WHAT YOU NEED TO DO -> Copy out the full listing below as it stands, with its pictures left behind.

EXERCISE MATERIAL ->
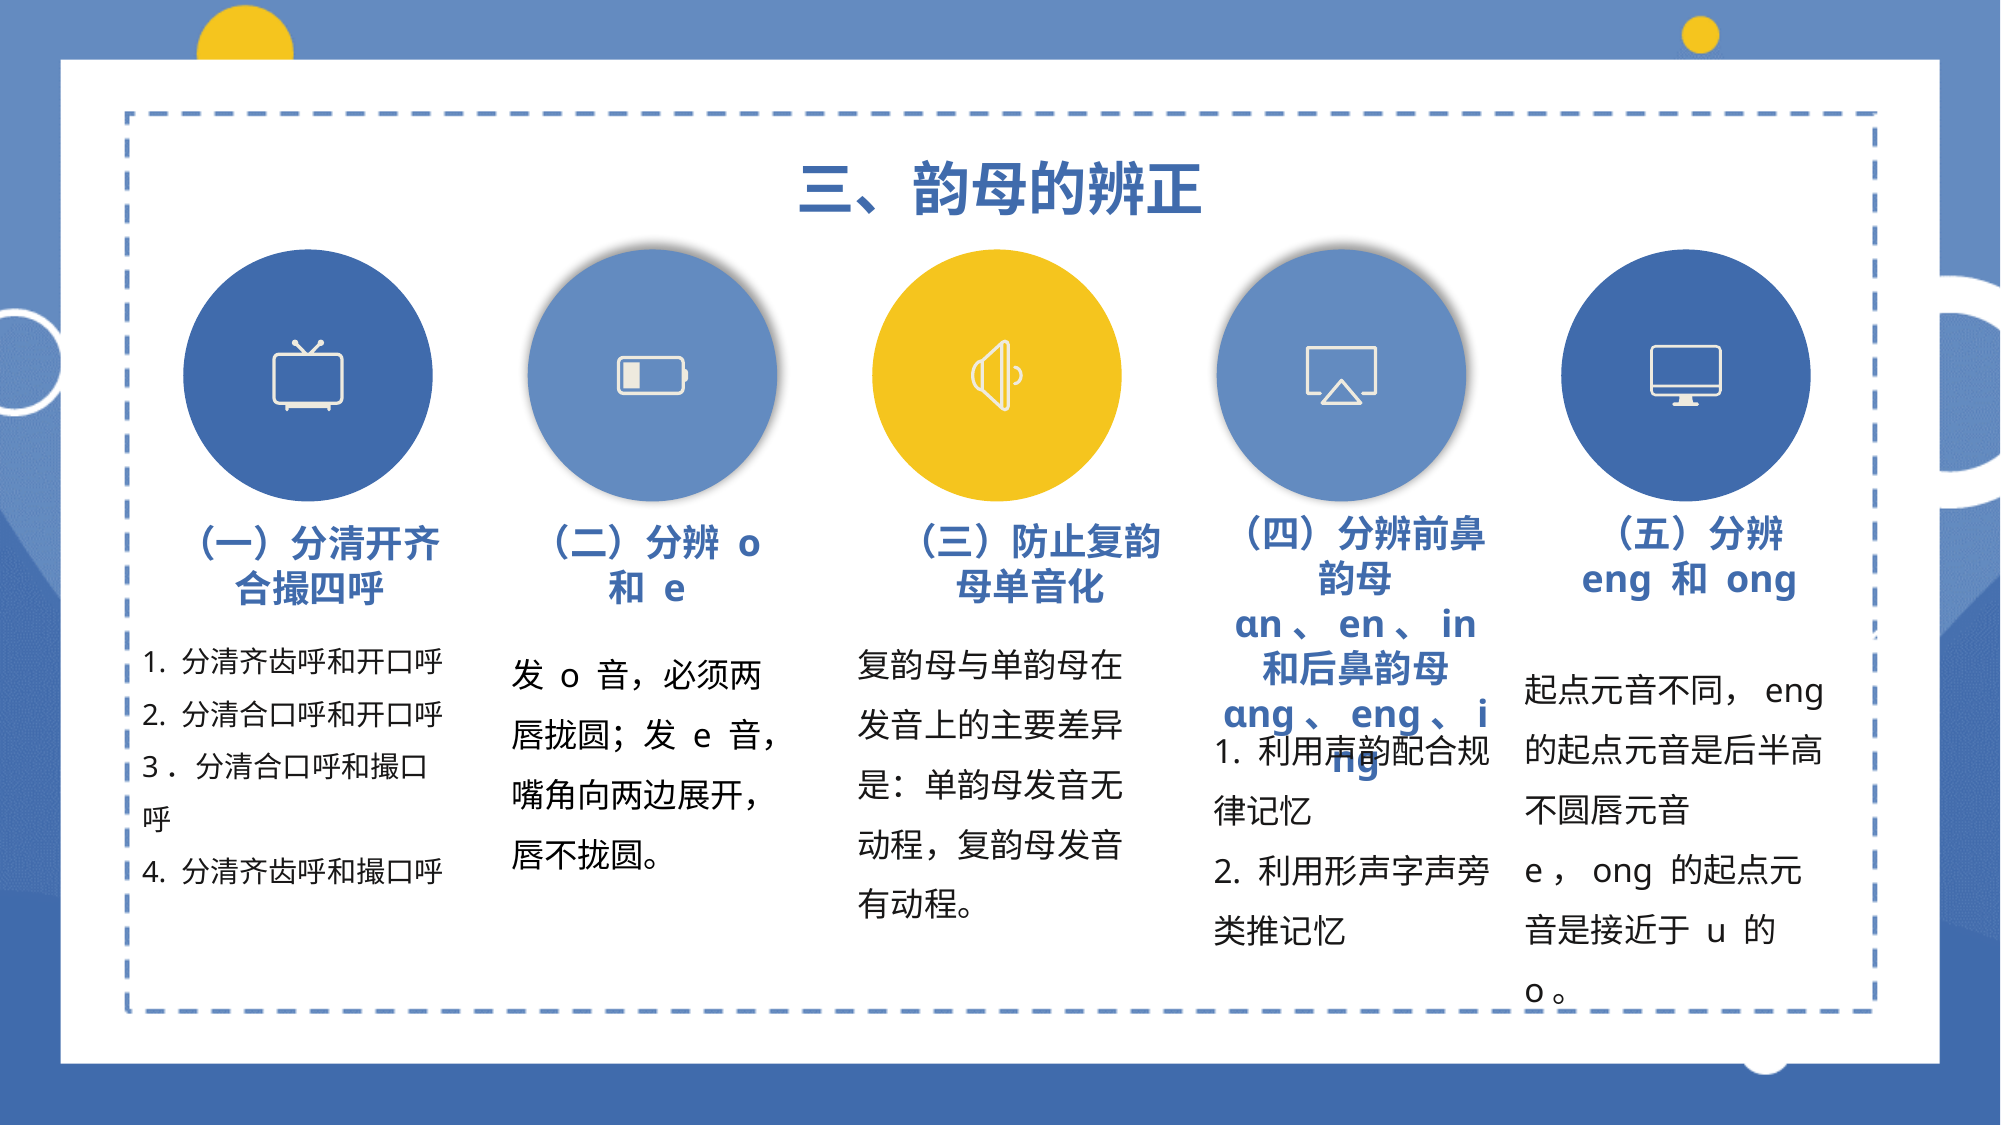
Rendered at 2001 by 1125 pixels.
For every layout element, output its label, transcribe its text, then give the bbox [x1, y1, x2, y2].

text_box （二）分辨 o 和 e [496, 511, 798, 617]
text_box [272, 339, 344, 412]
text_box [616, 355, 689, 396]
text_box [971, 339, 1010, 412]
text_box 三、韵母的辨正 [781, 144, 1219, 230]
picture [0, 0, 2001, 1125]
text_box 起点元音不同，eng 的起点元音是后半高不圆唇元音 e，ong 的起点元音是接近于 u 的 o。 [1509, 642, 1846, 1017]
text_box [1305, 346, 1378, 396]
text_box 复韵母与单韵母在发音上的主要差异是：单韵母发音无动程，复韵母发音有动程。 [843, 616, 1154, 931]
text_box [527, 249, 778, 502]
text_box [1561, 249, 1811, 502]
text_box [1320, 378, 1363, 405]
text_box [1013, 365, 1023, 386]
text_box [1216, 249, 1467, 502]
text_box 1. 分清齐齿呼和开口呼 2. 分清合口呼和开口呼 3．分清合口呼和撮口呼 4. 分清齐齿呼和撮口呼 [127, 618, 466, 853]
text_box [183, 249, 433, 502]
text_box 发 o 音，必须两唇拢圆；发 e 音，嘴角向两边展开，唇不拢圆。 [496, 627, 807, 882]
text_box [1650, 344, 1722, 406]
text_box （三）防止复韵母单音化 [871, 511, 1190, 616]
text_box （五）分辨 eng 和 ong [1561, 503, 1819, 608]
text_box （一）分清开齐合撮四呼 [153, 512, 466, 618]
text_box [872, 249, 1122, 502]
text_box 1. 利用声韵配合规律记忆 2. 利用形声字声旁类推记忆 [1198, 702, 1509, 958]
text_box （四）分辨前鼻韵母 ɑn、en、in 和后鼻韵母 ɑng、eng、ing [1197, 502, 1514, 788]
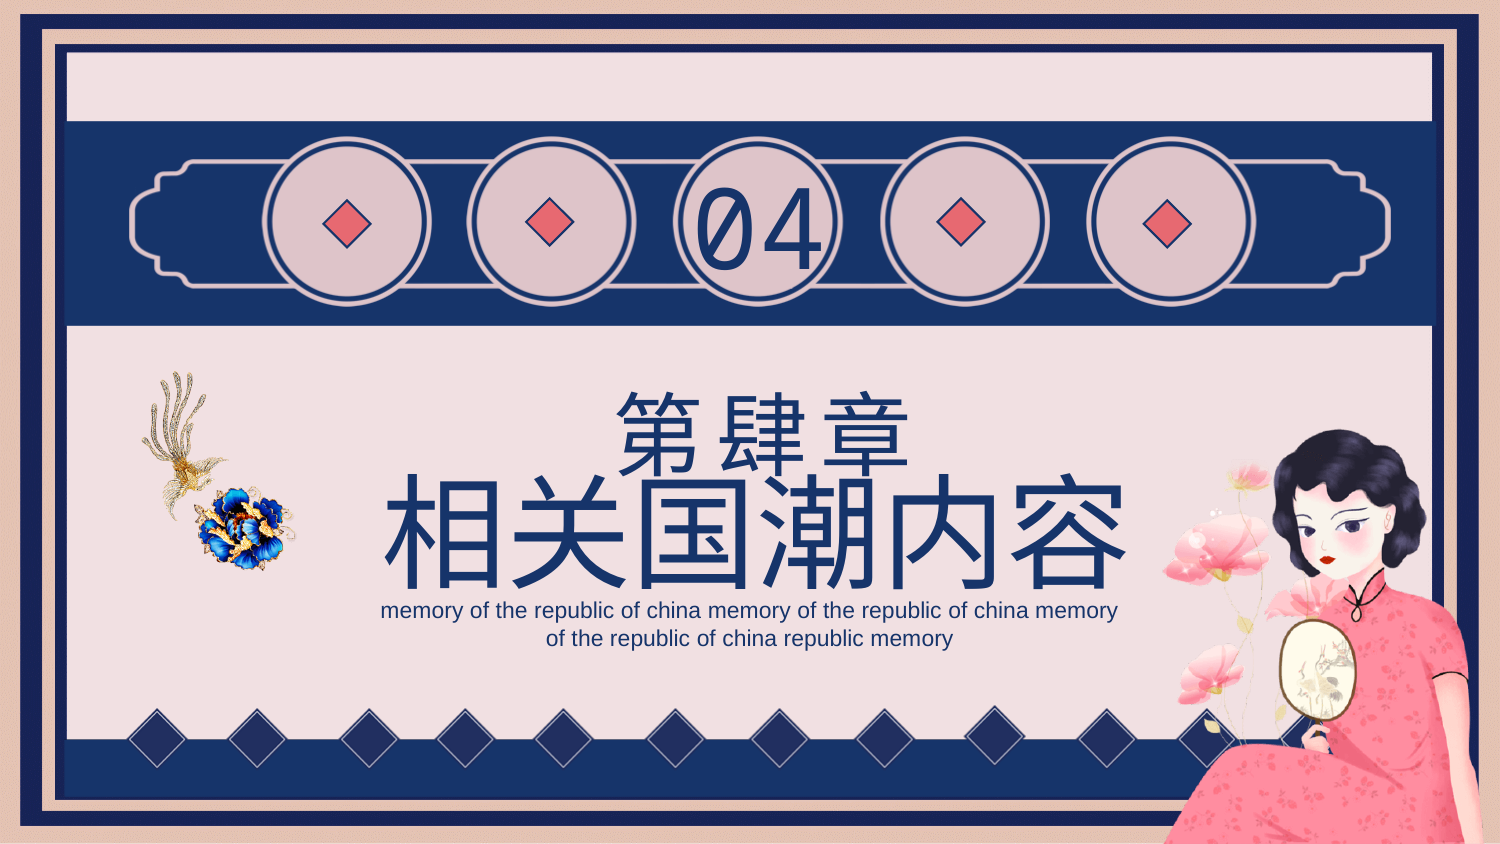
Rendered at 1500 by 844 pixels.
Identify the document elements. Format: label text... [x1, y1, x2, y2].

picture [0, 0, 1500, 844]
text_box 相关国潮内容 [366, 446, 1112, 588]
text_box memory of the republic of china memory of the republic of china memory of the republic of china republic memory [362, 588, 1112, 659]
text_box 第肆章 [597, 370, 928, 446]
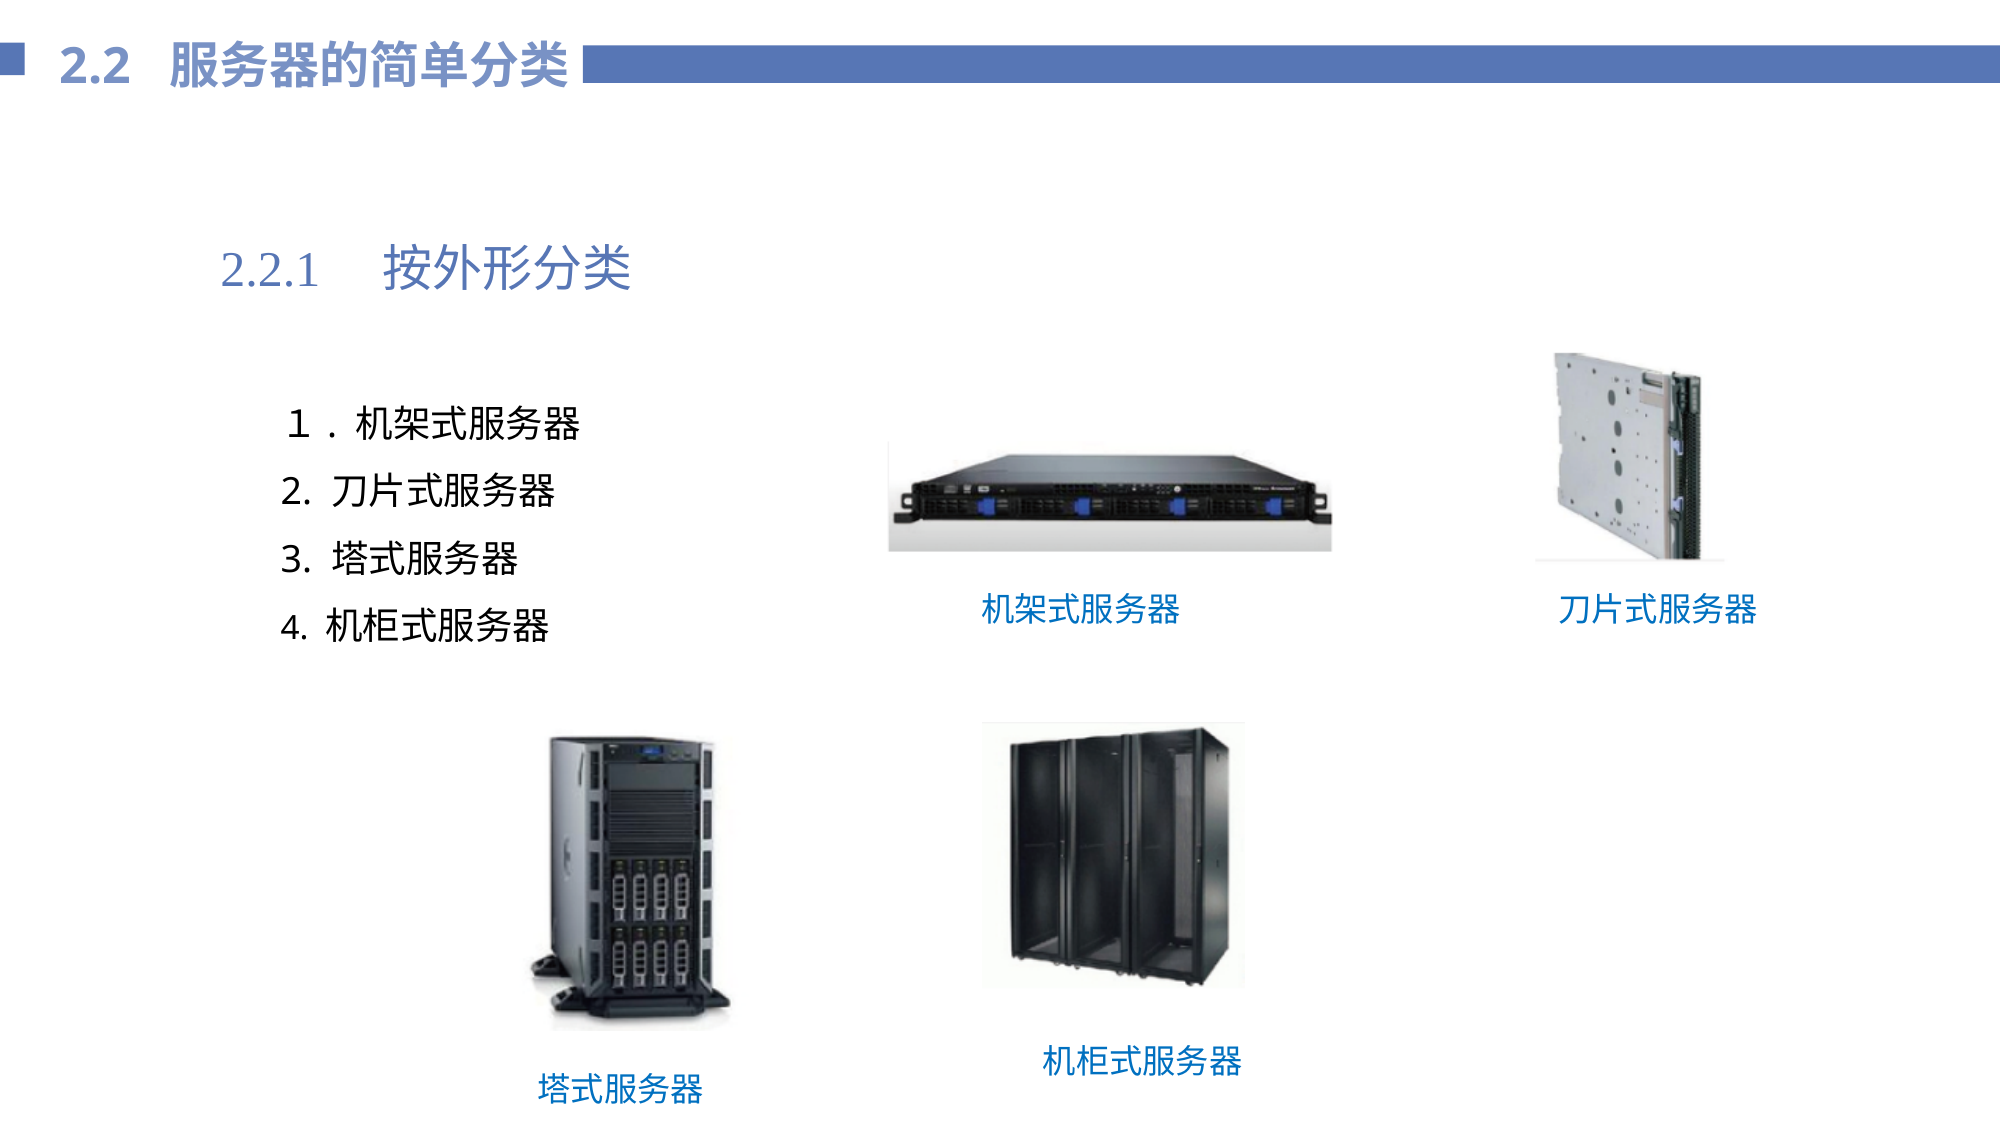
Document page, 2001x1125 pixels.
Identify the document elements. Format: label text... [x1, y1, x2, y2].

ANSWER BELOW ->
Rendered at 2001 by 1125 pixels.
For every layout element, output its label, transcribe its text, then give the bbox [x1, y1, x2, y2].

text_box （二）分辨 o 和 e [496, 511, 798, 617]
text_box [272, 339, 344, 412]
text_box [616, 355, 689, 396]
text_box [971, 339, 1010, 412]
text_box 三、韵母的辨正 [781, 144, 1219, 230]
picture [0, 0, 2001, 1125]
text_box 起点元音不同，eng 的起点元音是后半高不圆唇元音 e，ong 的起点元音是接近于 u 的 o。 [1509, 642, 1846, 1017]
text_box [1305, 346, 1378, 396]
text_box 复韵母与单韵母在发音上的主要差异是：单韵母发音无动程，复韵母发音有动程。 [843, 616, 1154, 931]
text_box [527, 249, 778, 502]
text_box [1561, 249, 1811, 502]
text_box [1320, 378, 1363, 405]
text_box [1013, 365, 1023, 386]
text_box [1216, 249, 1467, 502]
text_box 1. 分清齐齿呼和开口呼 2. 分清合口呼和开口呼 3．分清合口呼和撮口呼 4. 分清齐齿呼和撮口呼 [127, 618, 466, 853]
text_box [183, 249, 433, 502]
text_box 发 o 音，必须两唇拢圆；发 e 音，嘴角向两边展开，唇不拢圆。 [496, 627, 807, 882]
text_box [1650, 344, 1722, 406]
text_box （三）防止复韵母单音化 [871, 511, 1190, 616]
text_box （五）分辨 eng 和 ong [1561, 503, 1819, 608]
text_box （一）分清开齐合撮四呼 [153, 512, 466, 618]
text_box [872, 249, 1122, 502]
text_box 1. 利用声韵配合规律记忆 2. 利用形声字声旁类推记忆 [1198, 702, 1509, 958]
text_box （四）分辨前鼻韵母 ɑn、en、in 和后鼻韵母 ɑng、eng、ing [1197, 502, 1514, 788]
Rendered at 1500 by 844 pixels.
Identify the document elements. Format: label text... [x1, y1, x2, y2].

picture [0, 0, 1500, 844]
text_box 相关国潮内容 [366, 446, 1112, 588]
text_box memory of the republic of china memory of the republic of china memory of the republic of china republic memory [362, 588, 1112, 659]
text_box 第肆章 [597, 370, 928, 446]
Document page, 2001x1125 pixels.
Identify the document elements. Format: label text... [x1, y1, x2, y2].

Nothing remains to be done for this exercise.